Locate the string "Наказ" throughout the material and copy every line in which it occurs.

-- Supplied data follows --

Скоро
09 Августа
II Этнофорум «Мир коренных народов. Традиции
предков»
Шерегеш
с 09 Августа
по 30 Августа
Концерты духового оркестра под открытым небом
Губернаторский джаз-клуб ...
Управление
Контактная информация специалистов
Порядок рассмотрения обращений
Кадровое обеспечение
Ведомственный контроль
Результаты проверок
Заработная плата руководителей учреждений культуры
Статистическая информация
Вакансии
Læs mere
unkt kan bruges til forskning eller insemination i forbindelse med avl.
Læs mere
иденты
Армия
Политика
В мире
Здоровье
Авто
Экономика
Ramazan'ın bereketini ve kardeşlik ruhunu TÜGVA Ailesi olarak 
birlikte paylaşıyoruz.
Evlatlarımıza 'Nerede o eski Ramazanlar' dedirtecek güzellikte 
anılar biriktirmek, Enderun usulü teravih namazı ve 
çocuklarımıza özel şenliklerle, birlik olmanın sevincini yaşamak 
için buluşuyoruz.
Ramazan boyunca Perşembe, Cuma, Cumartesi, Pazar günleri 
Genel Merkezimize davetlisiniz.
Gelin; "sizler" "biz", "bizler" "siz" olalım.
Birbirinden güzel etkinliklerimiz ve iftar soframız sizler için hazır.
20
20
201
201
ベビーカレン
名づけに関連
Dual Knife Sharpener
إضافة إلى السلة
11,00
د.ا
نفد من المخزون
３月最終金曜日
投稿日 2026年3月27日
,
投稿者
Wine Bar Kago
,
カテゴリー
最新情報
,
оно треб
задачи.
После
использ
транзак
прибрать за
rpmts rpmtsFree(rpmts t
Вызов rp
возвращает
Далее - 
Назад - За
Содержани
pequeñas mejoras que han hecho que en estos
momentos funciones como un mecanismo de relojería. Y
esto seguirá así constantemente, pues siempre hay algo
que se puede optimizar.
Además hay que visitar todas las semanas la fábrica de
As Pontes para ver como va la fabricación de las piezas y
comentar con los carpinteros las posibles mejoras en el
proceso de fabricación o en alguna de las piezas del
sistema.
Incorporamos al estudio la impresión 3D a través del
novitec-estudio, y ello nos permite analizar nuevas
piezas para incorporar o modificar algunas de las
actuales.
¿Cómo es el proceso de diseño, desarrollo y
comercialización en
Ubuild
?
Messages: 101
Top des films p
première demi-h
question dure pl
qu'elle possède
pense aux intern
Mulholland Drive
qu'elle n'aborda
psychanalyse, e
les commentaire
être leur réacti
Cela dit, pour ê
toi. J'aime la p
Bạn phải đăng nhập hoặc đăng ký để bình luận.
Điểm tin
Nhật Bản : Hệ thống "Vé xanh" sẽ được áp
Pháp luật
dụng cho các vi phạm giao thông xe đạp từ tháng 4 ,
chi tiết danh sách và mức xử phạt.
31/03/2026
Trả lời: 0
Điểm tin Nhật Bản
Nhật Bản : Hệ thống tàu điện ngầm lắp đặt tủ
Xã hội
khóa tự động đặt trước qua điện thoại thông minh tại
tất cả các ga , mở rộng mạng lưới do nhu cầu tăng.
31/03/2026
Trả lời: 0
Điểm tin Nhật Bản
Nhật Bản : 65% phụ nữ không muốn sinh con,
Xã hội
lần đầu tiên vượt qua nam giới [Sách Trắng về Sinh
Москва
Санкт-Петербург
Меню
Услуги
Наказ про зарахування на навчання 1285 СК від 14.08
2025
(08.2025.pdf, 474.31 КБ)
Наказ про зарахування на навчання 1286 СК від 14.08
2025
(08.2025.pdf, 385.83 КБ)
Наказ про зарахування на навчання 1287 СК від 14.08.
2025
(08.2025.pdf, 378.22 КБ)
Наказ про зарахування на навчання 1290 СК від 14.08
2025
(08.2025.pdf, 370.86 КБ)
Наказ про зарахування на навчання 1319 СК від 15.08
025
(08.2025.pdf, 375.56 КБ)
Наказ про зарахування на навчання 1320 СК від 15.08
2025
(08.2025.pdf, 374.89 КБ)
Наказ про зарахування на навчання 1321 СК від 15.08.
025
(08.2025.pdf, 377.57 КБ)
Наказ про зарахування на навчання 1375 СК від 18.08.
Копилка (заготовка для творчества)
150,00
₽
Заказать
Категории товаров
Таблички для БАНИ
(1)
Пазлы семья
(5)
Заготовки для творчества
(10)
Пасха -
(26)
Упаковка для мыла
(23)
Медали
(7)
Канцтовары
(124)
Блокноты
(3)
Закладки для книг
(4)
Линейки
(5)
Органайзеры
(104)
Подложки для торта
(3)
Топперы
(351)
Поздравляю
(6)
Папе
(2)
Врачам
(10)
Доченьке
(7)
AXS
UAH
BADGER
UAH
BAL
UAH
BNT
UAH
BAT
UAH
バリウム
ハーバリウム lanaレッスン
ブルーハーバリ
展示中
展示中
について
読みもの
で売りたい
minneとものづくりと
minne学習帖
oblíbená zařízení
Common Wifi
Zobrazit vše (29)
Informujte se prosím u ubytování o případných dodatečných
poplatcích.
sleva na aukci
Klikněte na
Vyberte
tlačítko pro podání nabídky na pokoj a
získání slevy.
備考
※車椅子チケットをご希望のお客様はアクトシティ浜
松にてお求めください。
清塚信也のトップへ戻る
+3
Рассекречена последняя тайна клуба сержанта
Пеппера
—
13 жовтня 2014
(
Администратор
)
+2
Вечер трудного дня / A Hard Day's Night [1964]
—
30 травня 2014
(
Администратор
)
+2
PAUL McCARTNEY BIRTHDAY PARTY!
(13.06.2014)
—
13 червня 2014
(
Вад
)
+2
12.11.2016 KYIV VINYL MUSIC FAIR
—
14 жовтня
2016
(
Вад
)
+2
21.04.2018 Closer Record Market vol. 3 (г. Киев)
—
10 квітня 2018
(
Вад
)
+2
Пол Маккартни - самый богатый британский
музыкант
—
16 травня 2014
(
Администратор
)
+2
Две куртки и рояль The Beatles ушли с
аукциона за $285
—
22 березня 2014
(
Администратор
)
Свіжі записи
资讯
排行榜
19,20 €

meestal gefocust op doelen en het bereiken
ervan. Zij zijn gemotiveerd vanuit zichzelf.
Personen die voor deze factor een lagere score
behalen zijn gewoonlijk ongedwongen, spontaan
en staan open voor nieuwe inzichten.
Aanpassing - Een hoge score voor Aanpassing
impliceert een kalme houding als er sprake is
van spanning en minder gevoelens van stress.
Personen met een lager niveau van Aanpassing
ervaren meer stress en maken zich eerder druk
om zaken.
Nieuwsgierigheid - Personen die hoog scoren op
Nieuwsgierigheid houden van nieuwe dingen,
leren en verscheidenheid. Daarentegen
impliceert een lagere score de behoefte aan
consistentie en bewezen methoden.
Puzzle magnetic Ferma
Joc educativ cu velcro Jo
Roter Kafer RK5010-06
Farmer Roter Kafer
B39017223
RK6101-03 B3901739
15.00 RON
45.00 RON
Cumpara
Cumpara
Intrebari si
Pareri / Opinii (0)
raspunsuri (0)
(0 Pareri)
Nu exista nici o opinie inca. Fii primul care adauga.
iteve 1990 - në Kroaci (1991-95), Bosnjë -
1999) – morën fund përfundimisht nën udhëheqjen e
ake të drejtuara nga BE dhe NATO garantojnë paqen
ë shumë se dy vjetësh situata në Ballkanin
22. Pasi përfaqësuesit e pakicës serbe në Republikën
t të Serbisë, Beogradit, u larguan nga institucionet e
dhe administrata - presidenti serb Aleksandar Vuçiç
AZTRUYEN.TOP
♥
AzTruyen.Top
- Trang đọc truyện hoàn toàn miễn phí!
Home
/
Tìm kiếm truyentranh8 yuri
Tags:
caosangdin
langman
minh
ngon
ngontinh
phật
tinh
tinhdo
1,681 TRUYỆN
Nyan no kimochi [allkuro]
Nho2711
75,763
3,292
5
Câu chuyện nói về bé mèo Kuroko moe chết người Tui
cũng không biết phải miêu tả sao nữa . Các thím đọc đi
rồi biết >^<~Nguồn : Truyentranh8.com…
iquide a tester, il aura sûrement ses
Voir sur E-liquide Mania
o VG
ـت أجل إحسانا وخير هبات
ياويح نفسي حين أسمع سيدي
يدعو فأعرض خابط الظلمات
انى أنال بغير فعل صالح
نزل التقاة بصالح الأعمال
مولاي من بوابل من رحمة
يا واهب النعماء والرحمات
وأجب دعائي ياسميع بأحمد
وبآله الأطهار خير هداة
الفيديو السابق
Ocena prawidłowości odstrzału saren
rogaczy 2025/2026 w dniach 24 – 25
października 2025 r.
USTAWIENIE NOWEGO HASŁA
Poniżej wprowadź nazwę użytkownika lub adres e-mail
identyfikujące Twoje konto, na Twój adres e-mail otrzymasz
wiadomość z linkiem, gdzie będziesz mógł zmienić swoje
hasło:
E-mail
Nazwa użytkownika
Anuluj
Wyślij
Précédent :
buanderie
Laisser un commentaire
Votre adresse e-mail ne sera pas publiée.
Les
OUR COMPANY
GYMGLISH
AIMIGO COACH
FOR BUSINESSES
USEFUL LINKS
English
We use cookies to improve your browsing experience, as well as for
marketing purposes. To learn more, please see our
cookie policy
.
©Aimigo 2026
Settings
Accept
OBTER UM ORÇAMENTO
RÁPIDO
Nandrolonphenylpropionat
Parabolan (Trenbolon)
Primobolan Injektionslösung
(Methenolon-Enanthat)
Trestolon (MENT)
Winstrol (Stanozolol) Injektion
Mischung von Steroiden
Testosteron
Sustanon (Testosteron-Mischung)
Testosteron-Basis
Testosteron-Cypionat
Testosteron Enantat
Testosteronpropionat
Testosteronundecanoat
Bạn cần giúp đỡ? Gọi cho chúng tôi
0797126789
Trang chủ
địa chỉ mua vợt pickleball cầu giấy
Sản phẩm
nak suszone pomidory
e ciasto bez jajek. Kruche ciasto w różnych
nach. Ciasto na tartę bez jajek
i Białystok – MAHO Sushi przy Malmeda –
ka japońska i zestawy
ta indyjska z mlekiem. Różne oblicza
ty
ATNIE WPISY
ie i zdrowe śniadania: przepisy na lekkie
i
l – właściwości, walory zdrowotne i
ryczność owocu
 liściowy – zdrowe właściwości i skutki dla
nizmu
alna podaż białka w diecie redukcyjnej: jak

-- Supplied data concluded --

Solution for this exercise:
Наказ про зарахування на навчання 1285 СК від 14.08
Наказ про зарахування на навчання 1286 СК від 14.08
Наказ про зарахування на навчання 1287 СК від 14.08.
Наказ про зарахування на навчання 1290 СК від 14.08
Наказ про зарахування на навчання 1319 СК від 15.08
Наказ про зарахування на навчання 1320 СК від 15.08
Наказ про зарахування на навчання 1321 СК від 15.08.
Наказ про зарахування на навчання 1375 СК від 18.08.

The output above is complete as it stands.